Menanggapi hal ini, Ketua DPR RI, Ade Komarudin, akan menyerahkan sepenuhnya pada mekanisme di DPR untuk bisa menjadikan Perppu tersebut sebagai Undang-Undang. Kendati begitu, meski belum membaca materi Perppu itu secara rinci, tapi Akom, panggilan Ade, mendukung langkah pemerintah tersebut.
"Perppu mekanismenya di Dewan pada posisi bisa menerima atau menolak. Tapi kan itu ada masanya, nanti kami proses seperti biasa di dewan. Tetapi dalam pandangan saya, dari judulnya sih patut mendapatkan dukungan, walaupun saya belum baca materinya," ujar Ade di Kompleks Parlemen, Senayan, Jakarta Pusat, Rabu (25/5).
Ade menjelaskan, nantinya Fraksi-Fraksi di DPR akan memutuskan melalui sidang paripurna, apakah akan menerima atau menolak Perppu tersebut menjadi Undang-Undang. DPR, lanjut Akom, tidak bisa mengubah ataupun melakukan pergantian di dalam materi-materi Perppu itu.

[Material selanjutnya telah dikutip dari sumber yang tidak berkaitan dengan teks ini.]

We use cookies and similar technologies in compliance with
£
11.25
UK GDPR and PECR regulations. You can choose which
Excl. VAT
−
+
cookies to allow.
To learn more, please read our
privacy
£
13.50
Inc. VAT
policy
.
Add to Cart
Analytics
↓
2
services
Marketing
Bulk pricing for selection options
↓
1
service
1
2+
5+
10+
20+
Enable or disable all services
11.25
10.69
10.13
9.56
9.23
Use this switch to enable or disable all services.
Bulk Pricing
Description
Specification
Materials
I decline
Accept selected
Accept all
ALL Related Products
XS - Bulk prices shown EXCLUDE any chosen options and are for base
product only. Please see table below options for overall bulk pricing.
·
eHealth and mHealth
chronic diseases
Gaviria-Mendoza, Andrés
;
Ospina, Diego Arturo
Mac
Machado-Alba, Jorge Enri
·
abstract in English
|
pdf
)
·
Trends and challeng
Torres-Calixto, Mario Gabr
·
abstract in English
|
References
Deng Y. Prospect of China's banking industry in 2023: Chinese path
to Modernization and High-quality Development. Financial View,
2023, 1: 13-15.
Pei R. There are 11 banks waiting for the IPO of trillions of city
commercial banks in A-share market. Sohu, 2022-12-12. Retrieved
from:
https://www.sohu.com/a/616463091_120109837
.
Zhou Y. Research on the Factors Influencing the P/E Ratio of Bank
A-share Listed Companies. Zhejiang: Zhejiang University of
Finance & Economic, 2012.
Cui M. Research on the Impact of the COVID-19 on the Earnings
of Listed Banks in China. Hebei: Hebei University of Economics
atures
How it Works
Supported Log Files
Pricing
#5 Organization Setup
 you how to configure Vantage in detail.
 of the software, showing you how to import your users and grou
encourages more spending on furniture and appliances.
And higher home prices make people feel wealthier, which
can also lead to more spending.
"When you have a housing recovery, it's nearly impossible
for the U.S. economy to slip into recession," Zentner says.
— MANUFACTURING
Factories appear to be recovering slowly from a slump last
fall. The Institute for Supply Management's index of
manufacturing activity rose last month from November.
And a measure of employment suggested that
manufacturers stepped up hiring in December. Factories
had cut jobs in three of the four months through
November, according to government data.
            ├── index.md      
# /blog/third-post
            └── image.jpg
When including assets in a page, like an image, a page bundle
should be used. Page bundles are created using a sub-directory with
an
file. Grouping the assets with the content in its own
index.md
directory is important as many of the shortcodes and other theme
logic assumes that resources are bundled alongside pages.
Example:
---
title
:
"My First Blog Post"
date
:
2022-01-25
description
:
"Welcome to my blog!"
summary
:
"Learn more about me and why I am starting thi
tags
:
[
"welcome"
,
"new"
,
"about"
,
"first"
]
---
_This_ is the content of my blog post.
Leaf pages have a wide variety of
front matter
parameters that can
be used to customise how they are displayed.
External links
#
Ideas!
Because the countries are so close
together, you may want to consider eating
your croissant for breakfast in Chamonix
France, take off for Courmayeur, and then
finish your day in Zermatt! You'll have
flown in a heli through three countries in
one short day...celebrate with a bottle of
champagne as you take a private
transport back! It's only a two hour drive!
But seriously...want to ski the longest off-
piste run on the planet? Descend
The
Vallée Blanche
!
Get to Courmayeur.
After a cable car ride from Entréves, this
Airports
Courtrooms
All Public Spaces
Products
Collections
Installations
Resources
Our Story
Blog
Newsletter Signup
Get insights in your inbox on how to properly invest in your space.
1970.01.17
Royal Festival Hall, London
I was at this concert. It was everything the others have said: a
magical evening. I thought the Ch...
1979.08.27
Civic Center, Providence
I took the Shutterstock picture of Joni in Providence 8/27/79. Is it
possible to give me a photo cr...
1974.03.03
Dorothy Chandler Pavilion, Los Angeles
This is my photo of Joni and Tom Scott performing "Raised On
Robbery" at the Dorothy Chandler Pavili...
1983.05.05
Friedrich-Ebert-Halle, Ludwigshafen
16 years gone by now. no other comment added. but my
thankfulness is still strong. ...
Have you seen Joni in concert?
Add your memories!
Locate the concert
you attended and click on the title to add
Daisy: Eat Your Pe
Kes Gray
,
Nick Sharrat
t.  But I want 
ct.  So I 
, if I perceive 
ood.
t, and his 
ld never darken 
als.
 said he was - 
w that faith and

"Kan kalimatnya (di UU MD3), di Dewan itu cuma menyetujui atau menolak, tidak bisa kami perbaiki dulu, tidak bisa seperti itu. Jadi perdebatan itu tergantung pada fraksi yang ada,'' tuturnya.
Ade menambahkan, Perppu yang telah dikeluarkan oleh Pemerintah tersebut tidak bisa digabungkan dengan Perppu soal Kekerasan Seksual. Setiap Perppu, lanjut Ade, harus dibahas satu per satu.